Rynki skupione dziś będą na danych i wydarzeniach z zagranicy, m.in. odczycie niemieckiego indeksu ZEW, który w ocenie ekonomisty prawdopodobnie ochłodzi atmosferę po porannym wybuchu optymizmu. O godz. 11 zostaną takze opublikowane dane nt. inflacji w grudniu w strefie euro.
"Naszym zdaniem ocena bieżącej sytuacji makroekonomicznej może zaważyć na odczycie indeksu i w rezultacie główny wskaźnik wzrośnie jedynie do -53 pkt. Większość uczestników rynku jest bardziej optymistyczna, więc jeśli ZEW nie spełni oczekiwań, to może to sprowokować osłabienie euro tuż po odczycie" - uważa Dancewicz.
Kurs EUR/USD bronił wczoraj przez cały dzień poziomu 1.2640
Odczyt PKB Chin zaostrzył apetyt na ryzyko i euro zdołało zdobyć opór na 1.2690 podczas otwarcia w Azji. Teraz euro ma otwartą drogę do bardziej dynamicznego odreagowania pod poziom 1.28. "Odreagowanie na EUR/USD będzie sprzyjać próbie zejścia do wsparcia na 3.40 na USD/PLN. Trend jest nadal wzrostowy i dopiero złamanie tego wsparcia będzie sygnałem do zmiany nastawienia w krótkim terminie na spadkowe z celem na 3.35" - podsumował ekonomista.

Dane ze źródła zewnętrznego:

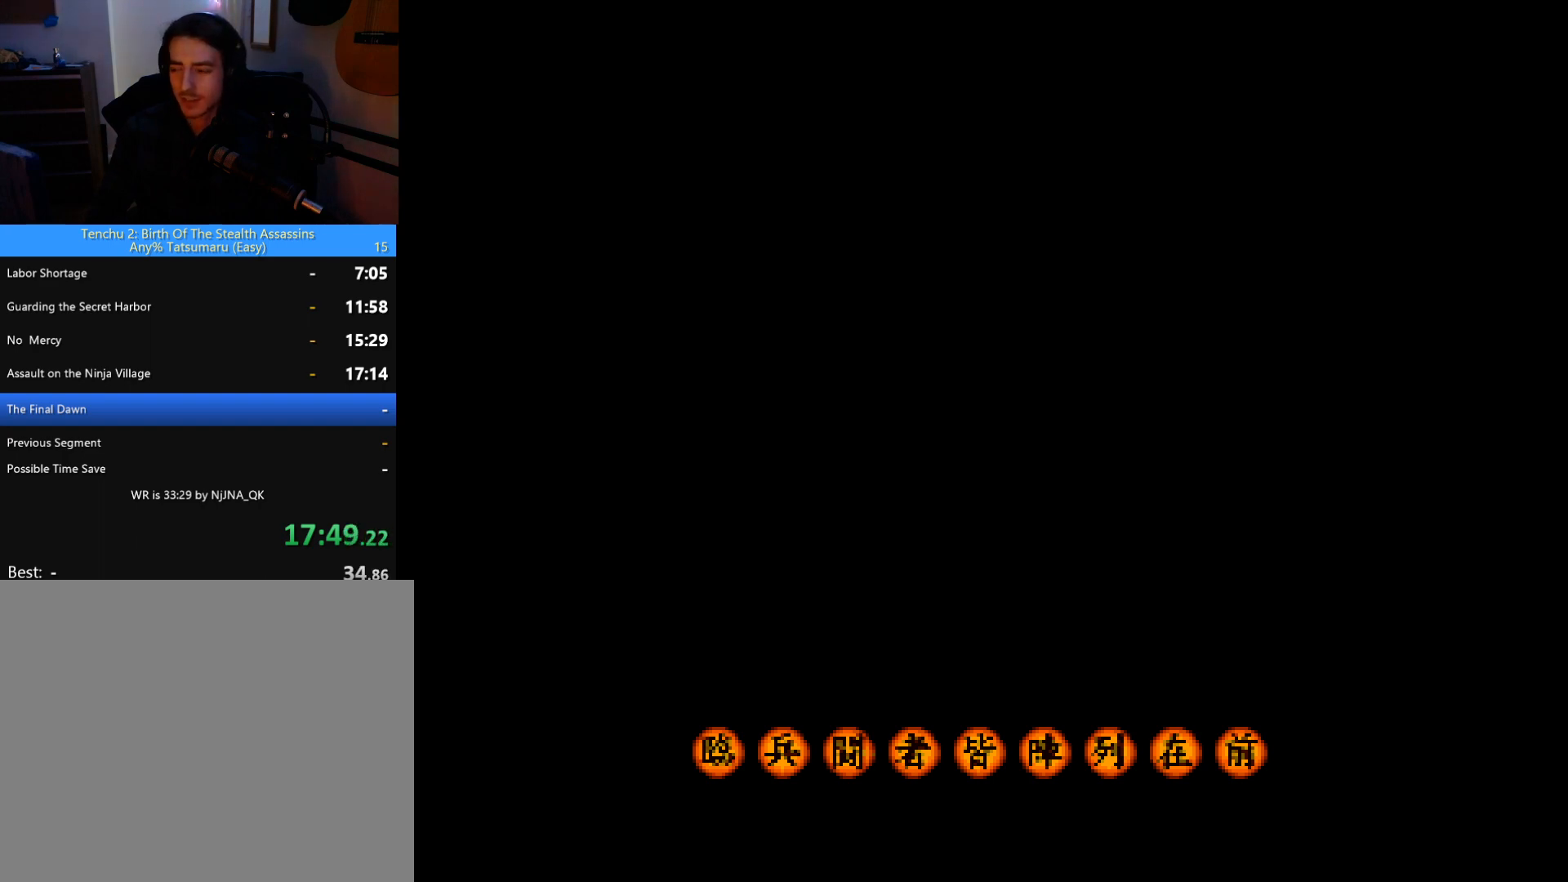
{"buttons": ["DPAD_UP"], "left_stick": "center", "button_events": []}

We wtorek, ok. godz. 110:15 jedno euro kosztowało 4,37 zł, a dolar 3,41 zł
Euro/dolar kwotowany był na 1,2761. W poniedziałek, ok. godz. 16:30 jedno euro kosztowało 4,3993 zł, a dolar 3,4725 zł. Kurs euro/dolara wynosił 1,2668. Rano, ok. godz. 9:50 jedno euro kosztowało 4,4106 zł, a dolar 3,4807 zł. Kurs euro/dolara wynosił 1,2658.